++++ Excerpt provided

A currency that has lost 95% of its value in less than a hundred years is not what I would describe as successful. A system that permits people to create as much money as they want, out of thin air, without having to bear the consequences of such actions, is also not a system that I would call successful, or even prudent. A system that allows a single person to arbitrarily decide how much supply of money is the exact proper amount is not a good system (that's what Hayek called the fatal conceit, the arrogant idea that a single person could ever possibly know exactly how much supply is needed for a good outside the natural bounds of the market). All of these reasons are probably why the US Constitution does not permit Congress to operate a central bank, which is what the Federal Reserve is. So even if you do think it is a good idea, then shouldn't we at least do so legally?

A system that requires government officials to live within their means, to finance all spending with taxes, and spend no more than they bring in, would be much better, and certainly more fiscally sane. Some people think that some form of a "gold standard" would accomplish that, and others don't. It's a topic that ought to be debated. What ought to be so objectively obvious so as to be beyond debate is the fact that socialism does not work. And a central bank, which is founded on the idea that a single central planner ought to declare by fiat the supply of a good (money) is as socialist an institution as you can find.

++++++++
++++ Supplied records

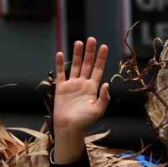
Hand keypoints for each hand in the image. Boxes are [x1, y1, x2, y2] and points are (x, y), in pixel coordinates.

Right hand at [53, 37, 109, 162]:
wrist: (69, 127)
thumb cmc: (85, 121)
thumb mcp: (98, 110)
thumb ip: (104, 97)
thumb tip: (106, 83)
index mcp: (93, 88)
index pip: (98, 70)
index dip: (101, 58)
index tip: (104, 47)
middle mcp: (83, 84)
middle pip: (88, 64)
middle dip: (90, 52)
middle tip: (92, 39)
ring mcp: (72, 84)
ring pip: (75, 66)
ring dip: (77, 54)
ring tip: (79, 42)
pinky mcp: (61, 87)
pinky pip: (61, 73)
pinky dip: (60, 64)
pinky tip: (61, 54)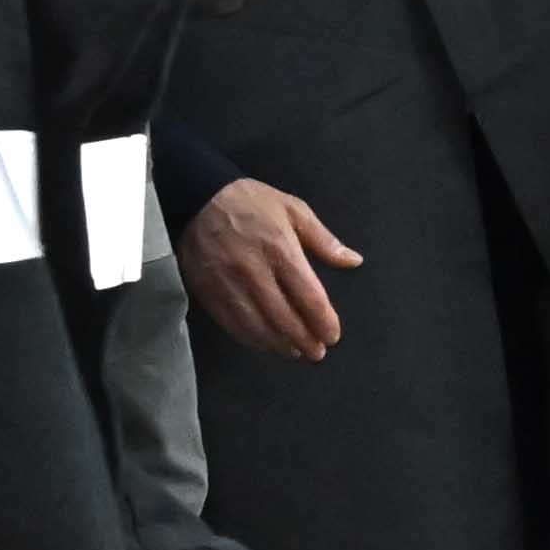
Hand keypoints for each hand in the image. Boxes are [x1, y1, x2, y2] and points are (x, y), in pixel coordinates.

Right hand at [182, 178, 357, 360]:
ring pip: (257, 327)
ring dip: (280, 345)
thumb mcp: (294, 210)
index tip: (332, 335)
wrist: (195, 196)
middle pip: (284, 318)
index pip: (308, 297)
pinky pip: (232, 324)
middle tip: (317, 352)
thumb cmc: (251, 202)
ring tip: (295, 352)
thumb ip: (324, 240)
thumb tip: (354, 261)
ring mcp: (227, 284)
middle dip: (305, 340)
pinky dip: (252, 339)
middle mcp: (253, 271)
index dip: (323, 321)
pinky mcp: (207, 291)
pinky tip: (265, 344)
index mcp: (280, 250)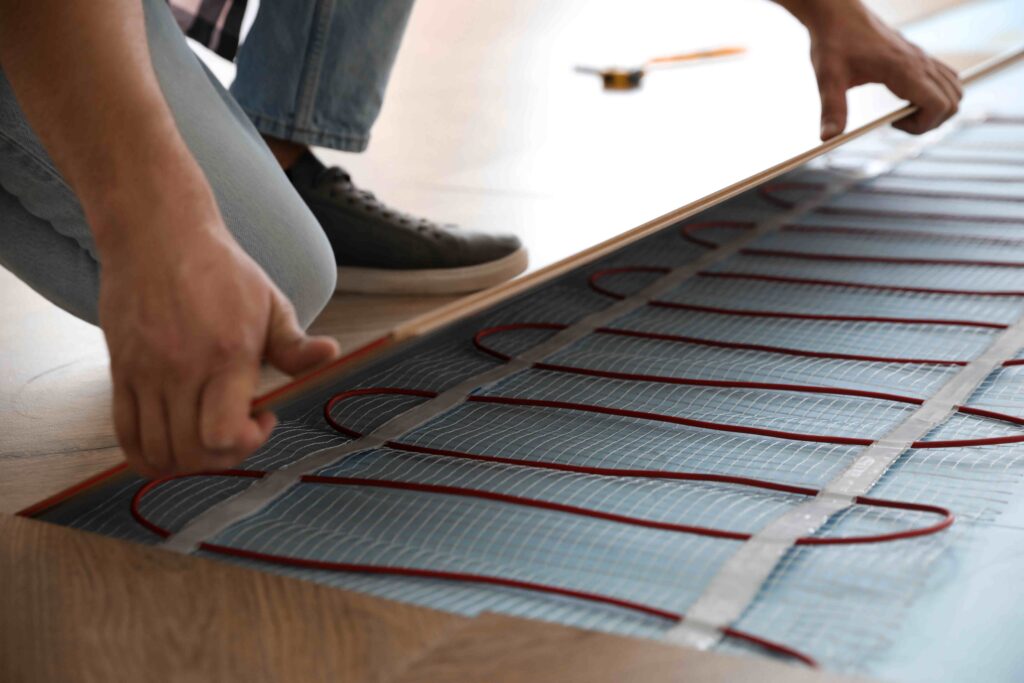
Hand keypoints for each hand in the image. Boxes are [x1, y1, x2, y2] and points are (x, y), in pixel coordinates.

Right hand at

++++++++

◆ **How to complete this task**
Copy the excerpt on central banking word for word, from "A system that requires" to "you can find.".

◆ **Response box**
A system that requires government officials to live within their means, to finance all spending with taxes, and spend no more than they bring in, would be much better, and certainly more fiscally sane. Some people think that some form of a "gold standard" would accomplish that, and others don't. It's a topic that ought to be debated. What ought to be so objectively obvious so as to be beyond debate is the fact that socialism does not work. And a central bank, which is founded on the idea that a single central planner ought to declare by fiat the supply of a good (money) is as socialist an institution as you can find.